According to her campaign team, Stein was arrested on Saturday at a demonstration on the campus of that university where at least 80 people were detained.
The wave of protests is spreading to more colleges across the U.S., while other reports also indicate that Arizona State University Police arrested 72 people on Friday, including 15 students, for “trespassing after they set up an unauthorized encampment,” the institution said in a press release.
Similarly, Emory University in Atlanta reported the arrest of 28 citizens, including economics professor Caroline Fohlin, who was knocked to the ground by an officer, according to Democracy Now news service.
On the other hand, close to a hundred arrests were made in a similar action at Northeastern University; and Cal Poly Humboldt in Northern California reported that it will close for the rest of the semester and begin to receive virtual classes, while protesters remain inside two campus buildings.

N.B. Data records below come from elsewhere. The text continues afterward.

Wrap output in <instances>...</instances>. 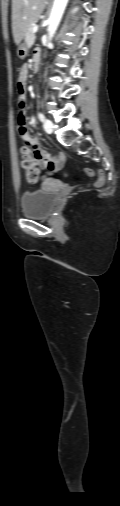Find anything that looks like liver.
Instances as JSON below:
<instances>
[{"label":"liver","mask_w":120,"mask_h":506,"mask_svg":"<svg viewBox=\"0 0 120 506\" xmlns=\"http://www.w3.org/2000/svg\"><path fill=\"white\" fill-rule=\"evenodd\" d=\"M48 0H12V33L18 45L29 25L44 11Z\"/></svg>","instance_id":"6515ba94"}]
</instances>
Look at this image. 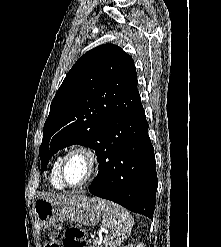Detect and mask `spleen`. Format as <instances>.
<instances>
[{"label": "spleen", "mask_w": 221, "mask_h": 247, "mask_svg": "<svg viewBox=\"0 0 221 247\" xmlns=\"http://www.w3.org/2000/svg\"><path fill=\"white\" fill-rule=\"evenodd\" d=\"M102 225L107 229L103 243L105 247H118L127 240L134 225L132 215L113 202L101 204Z\"/></svg>", "instance_id": "1"}]
</instances>
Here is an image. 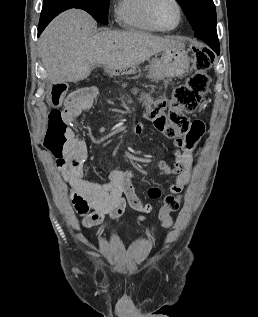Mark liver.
<instances>
[{"instance_id": "6515ba94", "label": "liver", "mask_w": 258, "mask_h": 317, "mask_svg": "<svg viewBox=\"0 0 258 317\" xmlns=\"http://www.w3.org/2000/svg\"><path fill=\"white\" fill-rule=\"evenodd\" d=\"M80 8L56 16L40 36L39 50L51 82H77L89 76L95 64L111 70L136 68L152 54L178 46L177 36H154L143 30H101Z\"/></svg>"}]
</instances>
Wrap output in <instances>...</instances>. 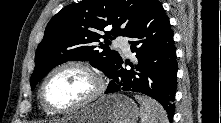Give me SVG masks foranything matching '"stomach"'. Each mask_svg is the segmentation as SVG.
<instances>
[{
	"mask_svg": "<svg viewBox=\"0 0 221 123\" xmlns=\"http://www.w3.org/2000/svg\"><path fill=\"white\" fill-rule=\"evenodd\" d=\"M140 115L137 104L123 94L102 96L60 123H136Z\"/></svg>",
	"mask_w": 221,
	"mask_h": 123,
	"instance_id": "obj_1",
	"label": "stomach"
}]
</instances>
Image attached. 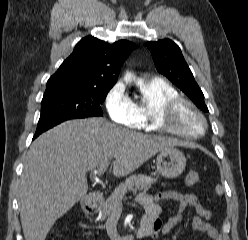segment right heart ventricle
Listing matches in <instances>:
<instances>
[{
    "label": "right heart ventricle",
    "instance_id": "1",
    "mask_svg": "<svg viewBox=\"0 0 248 240\" xmlns=\"http://www.w3.org/2000/svg\"><path fill=\"white\" fill-rule=\"evenodd\" d=\"M139 90L140 100L133 103L138 122L136 128L149 132L161 131L156 124L158 110L165 101L178 96V90L158 77L141 81Z\"/></svg>",
    "mask_w": 248,
    "mask_h": 240
}]
</instances>
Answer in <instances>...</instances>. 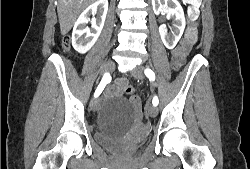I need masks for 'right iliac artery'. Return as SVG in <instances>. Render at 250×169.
<instances>
[{"label": "right iliac artery", "instance_id": "right-iliac-artery-1", "mask_svg": "<svg viewBox=\"0 0 250 169\" xmlns=\"http://www.w3.org/2000/svg\"><path fill=\"white\" fill-rule=\"evenodd\" d=\"M110 81H111L110 74L105 73L102 80H101V82H100V84L98 85V87H97V89H96V91L94 93V97H98L102 93V91L105 88L106 84L109 83Z\"/></svg>", "mask_w": 250, "mask_h": 169}]
</instances>
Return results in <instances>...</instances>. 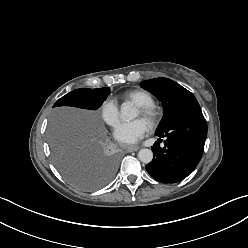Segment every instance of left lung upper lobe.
<instances>
[{
	"mask_svg": "<svg viewBox=\"0 0 248 248\" xmlns=\"http://www.w3.org/2000/svg\"><path fill=\"white\" fill-rule=\"evenodd\" d=\"M143 84V88L158 97L163 104L164 114L156 132L163 131L188 108L199 105L190 91L171 79L155 78Z\"/></svg>",
	"mask_w": 248,
	"mask_h": 248,
	"instance_id": "5c2ea615",
	"label": "left lung upper lobe"
}]
</instances>
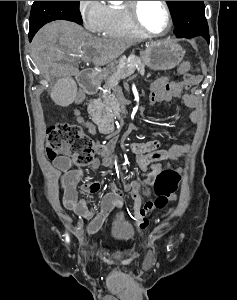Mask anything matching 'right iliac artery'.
<instances>
[{
    "label": "right iliac artery",
    "instance_id": "right-iliac-artery-1",
    "mask_svg": "<svg viewBox=\"0 0 237 300\" xmlns=\"http://www.w3.org/2000/svg\"><path fill=\"white\" fill-rule=\"evenodd\" d=\"M66 241L69 242V237H68V235H66Z\"/></svg>",
    "mask_w": 237,
    "mask_h": 300
}]
</instances>
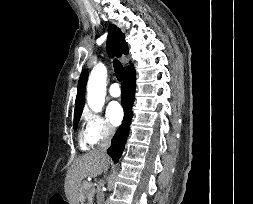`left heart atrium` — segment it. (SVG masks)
Here are the masks:
<instances>
[{
	"label": "left heart atrium",
	"instance_id": "obj_1",
	"mask_svg": "<svg viewBox=\"0 0 253 204\" xmlns=\"http://www.w3.org/2000/svg\"><path fill=\"white\" fill-rule=\"evenodd\" d=\"M107 115H108L110 122L114 126H117L121 123L124 113H123V109L121 108V106L117 102H112L107 107Z\"/></svg>",
	"mask_w": 253,
	"mask_h": 204
}]
</instances>
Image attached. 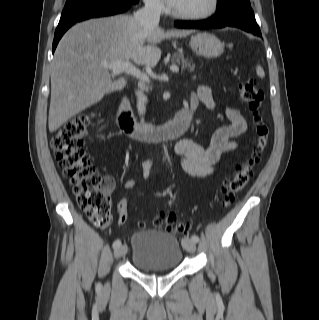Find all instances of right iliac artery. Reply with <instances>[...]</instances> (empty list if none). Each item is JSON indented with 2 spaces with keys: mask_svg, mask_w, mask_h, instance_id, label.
Instances as JSON below:
<instances>
[{
  "mask_svg": "<svg viewBox=\"0 0 319 320\" xmlns=\"http://www.w3.org/2000/svg\"><path fill=\"white\" fill-rule=\"evenodd\" d=\"M121 245V241L119 239L115 240L113 242V248L116 249Z\"/></svg>",
  "mask_w": 319,
  "mask_h": 320,
  "instance_id": "obj_1",
  "label": "right iliac artery"
}]
</instances>
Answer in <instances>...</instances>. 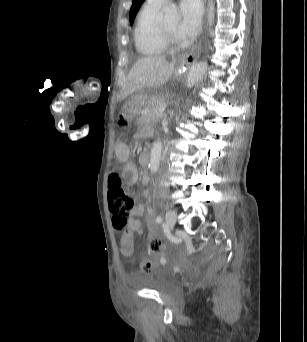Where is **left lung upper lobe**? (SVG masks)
Returning a JSON list of instances; mask_svg holds the SVG:
<instances>
[{
    "mask_svg": "<svg viewBox=\"0 0 307 342\" xmlns=\"http://www.w3.org/2000/svg\"><path fill=\"white\" fill-rule=\"evenodd\" d=\"M144 2V0H133L132 7L130 9V15H129V21L132 24L133 20L141 6V4Z\"/></svg>",
    "mask_w": 307,
    "mask_h": 342,
    "instance_id": "1",
    "label": "left lung upper lobe"
}]
</instances>
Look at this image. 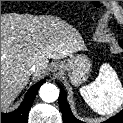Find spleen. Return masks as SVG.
<instances>
[{
    "mask_svg": "<svg viewBox=\"0 0 123 123\" xmlns=\"http://www.w3.org/2000/svg\"><path fill=\"white\" fill-rule=\"evenodd\" d=\"M85 102L97 113L112 114L123 104V88L116 72L108 64L101 66L95 81L80 89Z\"/></svg>",
    "mask_w": 123,
    "mask_h": 123,
    "instance_id": "spleen-1",
    "label": "spleen"
}]
</instances>
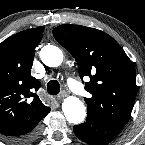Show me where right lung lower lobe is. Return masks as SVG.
I'll list each match as a JSON object with an SVG mask.
<instances>
[{"instance_id": "1", "label": "right lung lower lobe", "mask_w": 145, "mask_h": 145, "mask_svg": "<svg viewBox=\"0 0 145 145\" xmlns=\"http://www.w3.org/2000/svg\"><path fill=\"white\" fill-rule=\"evenodd\" d=\"M49 112H50V109L47 112V114ZM38 123H35L34 125L27 127V128L20 130V131L3 132L0 134H1L2 138L7 139V140H14V141L30 140V139L34 138L38 132Z\"/></svg>"}]
</instances>
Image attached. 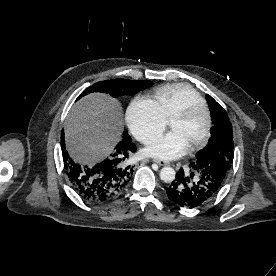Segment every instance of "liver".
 Here are the masks:
<instances>
[{"mask_svg":"<svg viewBox=\"0 0 276 276\" xmlns=\"http://www.w3.org/2000/svg\"><path fill=\"white\" fill-rule=\"evenodd\" d=\"M122 109L117 100L90 94L74 104L65 122V142L78 163L92 165L110 154L120 141Z\"/></svg>","mask_w":276,"mask_h":276,"instance_id":"obj_1","label":"liver"}]
</instances>
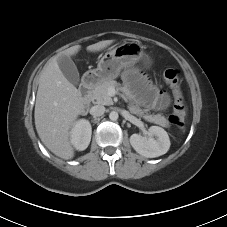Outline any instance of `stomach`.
Instances as JSON below:
<instances>
[{
	"instance_id": "stomach-1",
	"label": "stomach",
	"mask_w": 227,
	"mask_h": 227,
	"mask_svg": "<svg viewBox=\"0 0 227 227\" xmlns=\"http://www.w3.org/2000/svg\"><path fill=\"white\" fill-rule=\"evenodd\" d=\"M140 60L145 67L151 64L148 55L138 43L125 42L106 52L99 60L97 68L87 71L85 76L90 83L100 84L117 78L123 68L132 66Z\"/></svg>"
}]
</instances>
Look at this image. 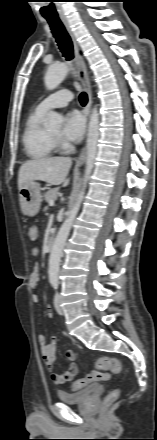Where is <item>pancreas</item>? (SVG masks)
Masks as SVG:
<instances>
[{
	"label": "pancreas",
	"mask_w": 157,
	"mask_h": 440,
	"mask_svg": "<svg viewBox=\"0 0 157 440\" xmlns=\"http://www.w3.org/2000/svg\"><path fill=\"white\" fill-rule=\"evenodd\" d=\"M58 188L51 189L44 194L45 201L50 203V201H54L58 196Z\"/></svg>",
	"instance_id": "cf45deb5"
}]
</instances>
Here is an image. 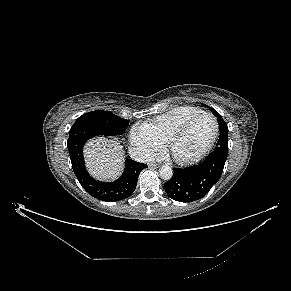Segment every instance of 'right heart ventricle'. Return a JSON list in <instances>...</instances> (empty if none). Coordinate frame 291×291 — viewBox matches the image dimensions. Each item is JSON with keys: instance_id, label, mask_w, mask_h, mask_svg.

Meanwhile, students at Columbia University in New York City, the epicenter of the student encampment movement that began on April 17, filed a civil rights complaint on Thursday.
The lawsuit came after more than a hundred arrests by the New York police and threats to deploy the National Guard at the university.
Despite the police crackdown, the students say they will continue their protests, according to the news outlet, which quoted UCLA student Vincent Doehr.
“I don’t see concerns over our personal safety are the most important thing for us right now. I think what we are most concerned about right now is the violence that Palestinians have been suffering daily at the hands of the State of Israel for these past six months, in fact for almost 80 years,” he stressed.
Health sources in the Gaza Strip claim that more than 118,000 Palestinians have been killed, injured or are missing there since October 7.